For every record that follows, write out the text exactly and omit the picture, if one is present.
::: Exercise input :::
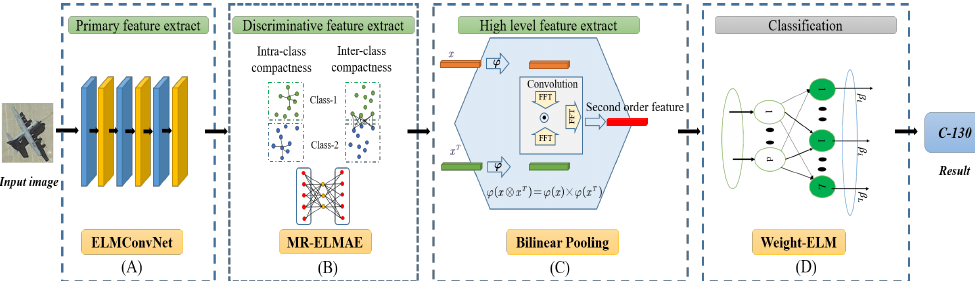
Figure 2. Pipeline of the BD-ELMNet method. ( A ) ELMConvNet structure. ( B ) Use of the MRELM-AE to extract mid-level robust discriminative features. ( C ) Enhancement of the feature expression ability of the ELM-LRF by extracting high-level features through bilinear pooling. ( D ) Use of the weighted ELM as a supervised classifier to solve the problem of unbalanced training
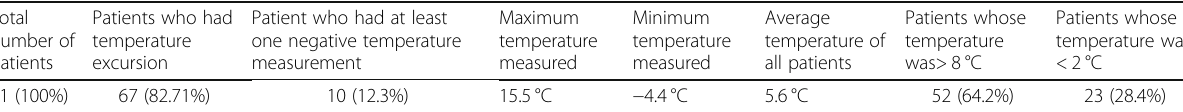
Table 2 Patient proportion according to temperature measurements Total number of patients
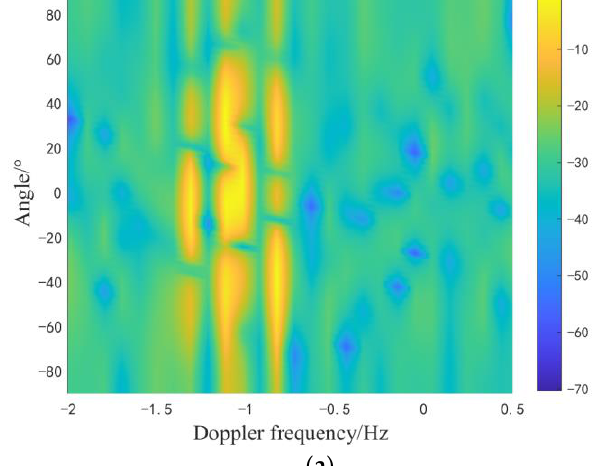
Table 2. Clutter components and target simulation parameters.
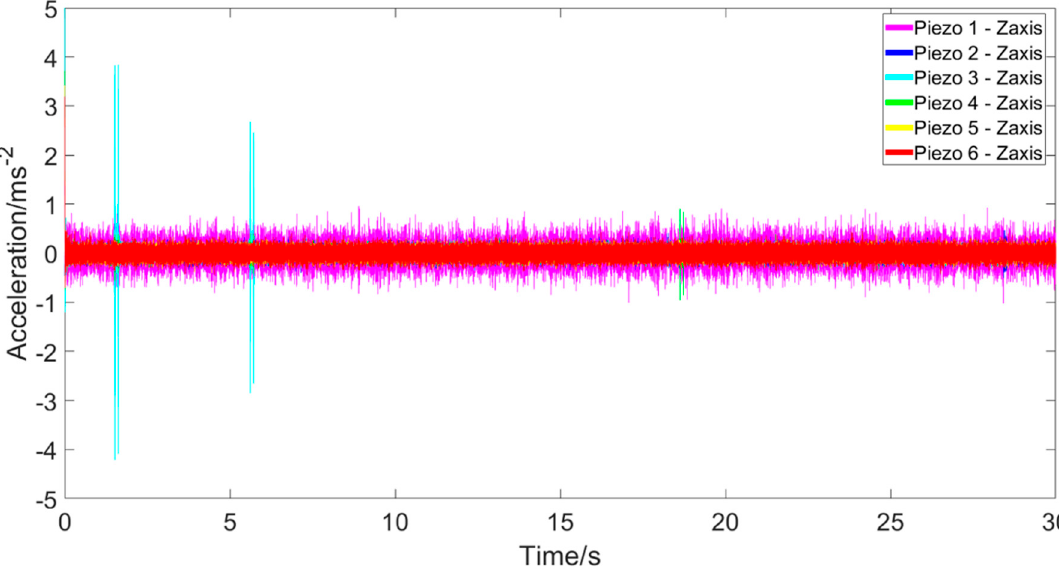
Figure 6. Live acceleration results for the z -axis for each of the six accelerometers allowing the user to immediately see any changes to the dynamics of the system.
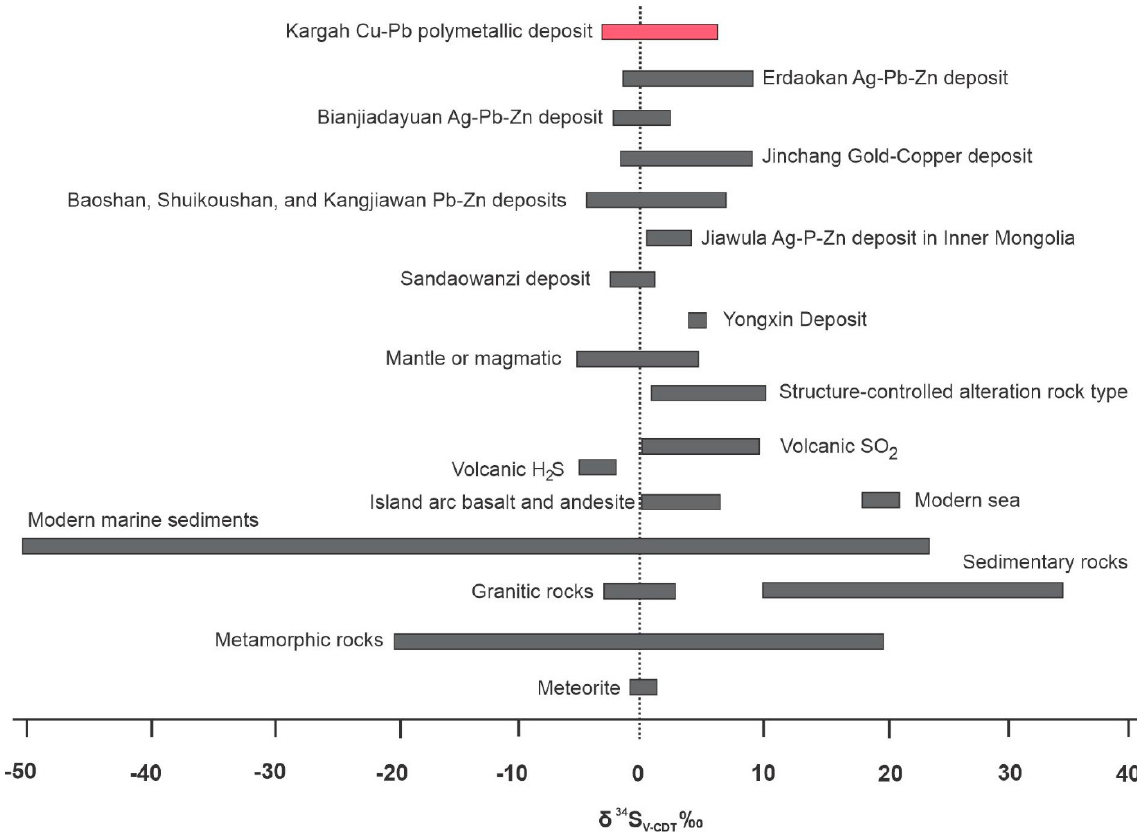
Figure 15. Sulfur isotopic compositions of the Kargah Cu-Pb polymetallic deposit as compared with the magmatic-hydrothermal deposits and other geological settings, (after [9,43,44]); data of the Erdaokan Ag-Pb-Zn deposit from Yuan et al. [43]; Bianjiadayuan Ag-Pb-Zn deposit from Zhai et al. [104]; Jiawula Ag-P-Zn deposit from Niu et al. [85]; Sandaowanzi deposit from Zhai et al. [105]; Jinchang Gold-Copper deposit from Li et al. [100]; Baoshan, Shuikoushan, and Kangjiawan Pb-Zn deposits from Zou [109]; Yongxin deposit from Yuan et al. [44].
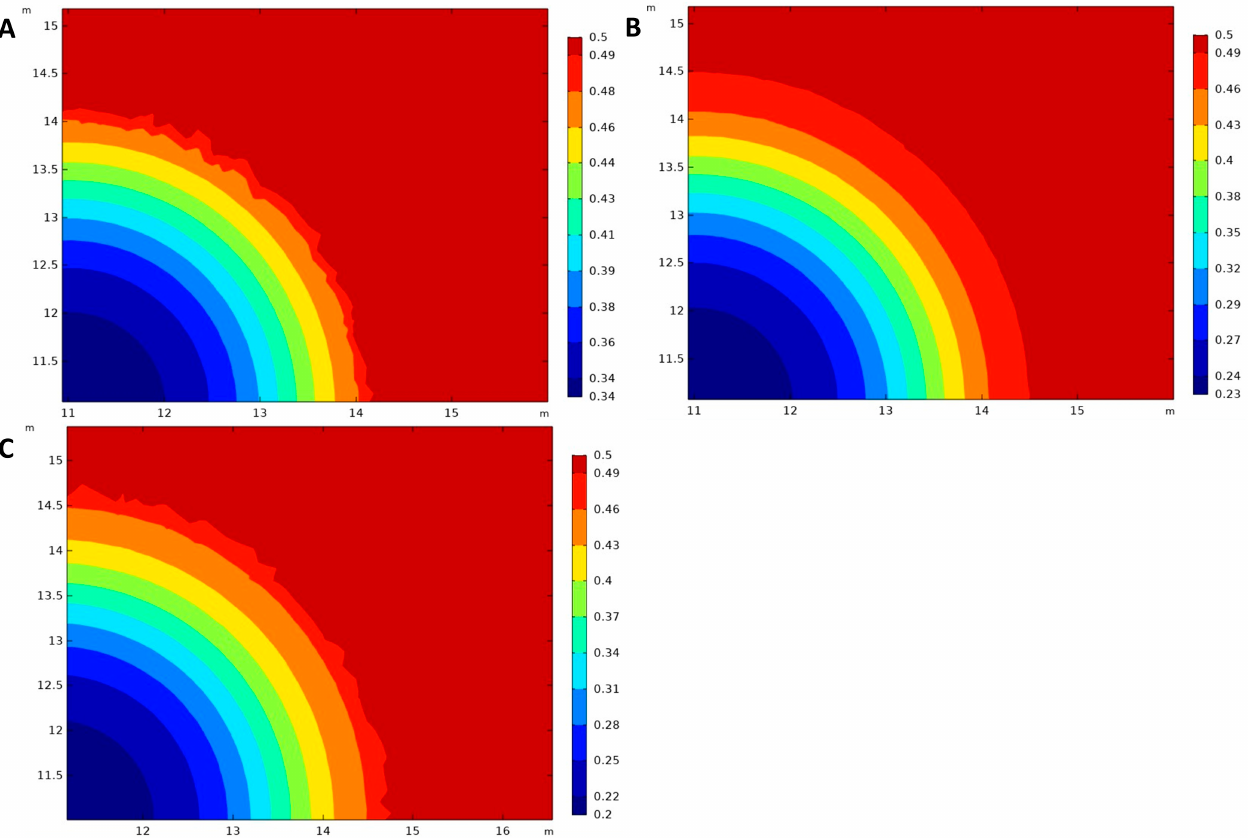
Figure 11. Cross-section of the surrounding rock near the selected orifice.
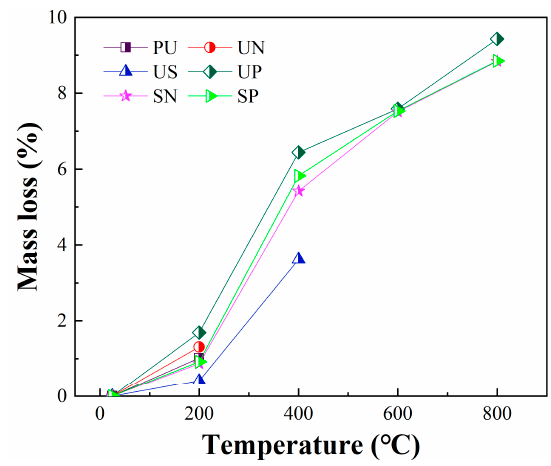
Figure 6. M as s loss after exposure to high temperatures. Figure 6. Mass loss after exposure to high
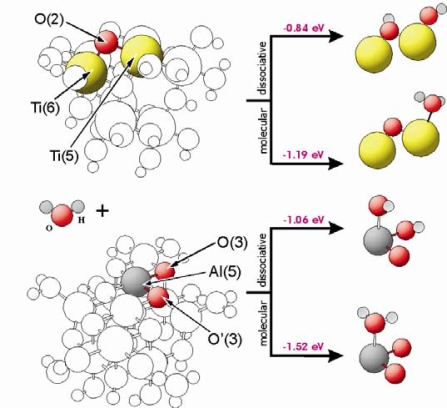
Geometric structure of water at TiO2 and Al2O3. Colour code: (oxygen: red, titanium–yellow, aluminium–dark gray, hydrogen–light gray).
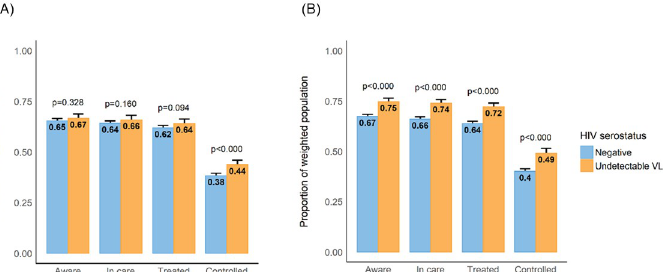
Fig 3. The cascade of hypertension care among HIV negative versus HIV positive/successful ART adults in uMkhanyakude, KwaZulu-Natal, South Africa. A. Minimally adjusted hypertension care cascade. � Estimates adjusted for age and sex only and include inverse probability of sampling weights. B. Fully adjusted hypertension care cascade. � Estimates adjusted for age, sex, BMI, education, smoking status and wealth tertile, and include inverse probability of sampling weights.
:::
_Task result_
Figure 2. Pipeline of the BD-ELMNet method. ( A ) ELMConvNet structure. ( B ) Use of the MRELM-AE to extract mid-level robust discriminative features. ( C ) Enhancement of the feature expression ability of the ELM-LRF by extracting high-level features through bilinear pooling. ( D ) Use of the weighted ELM as a supervised classifier to solve the problem of unbalanced training
Table 2 Patient proportion according to temperature measurements Total number of patients
Table 2. Clutter components and target simulation parameters.
Figure 6. Live acceleration results for the z -axis for each of the six accelerometers allowing the user to immediately see any changes to the dynamics of the system.
Figure 15. Sulfur isotopic compositions of the Kargah Cu-Pb polymetallic deposit as compared with the magmatic-hydrothermal deposits and other geological settings, (after [9,43,44]); data of the Erdaokan Ag-Pb-Zn deposit from Yuan et al. [43]; Bianjiadayuan Ag-Pb-Zn deposit from Zhai et al. [104]; Jiawula Ag-P-Zn deposit from Niu et al. [85]; Sandaowanzi deposit from Zhai et al. [105]; Jinchang Gold-Copper deposit from Li et al. [100]; Baoshan, Shuikoushan, and Kangjiawan Pb-Zn deposits from Zou [109]; Yongxin deposit from Yuan et al. [44].
Figure 11. Cross-section of the surrounding rock near the selected orifice.
Figure 6. M as s loss after exposure to high temperatures. Figure 6. Mass loss after exposure to high
Geometric structure of water at TiO2 and Al2O3. Colour code: (oxygen: red, titanium–yellow, aluminium–dark gray, hydrogen–light gray).
Fig 3. The cascade of hypertension care among HIV negative versus HIV positive/successful ART adults in uMkhanyakude, KwaZulu-Natal, South Africa. A. Minimally adjusted hypertension care cascade. � Estimates adjusted for age and sex only and include inverse probability of sampling weights. B. Fully adjusted hypertension care cascade. � Estimates adjusted for age, sex, BMI, education, smoking status and wealth tertile, and include inverse probability of sampling weights.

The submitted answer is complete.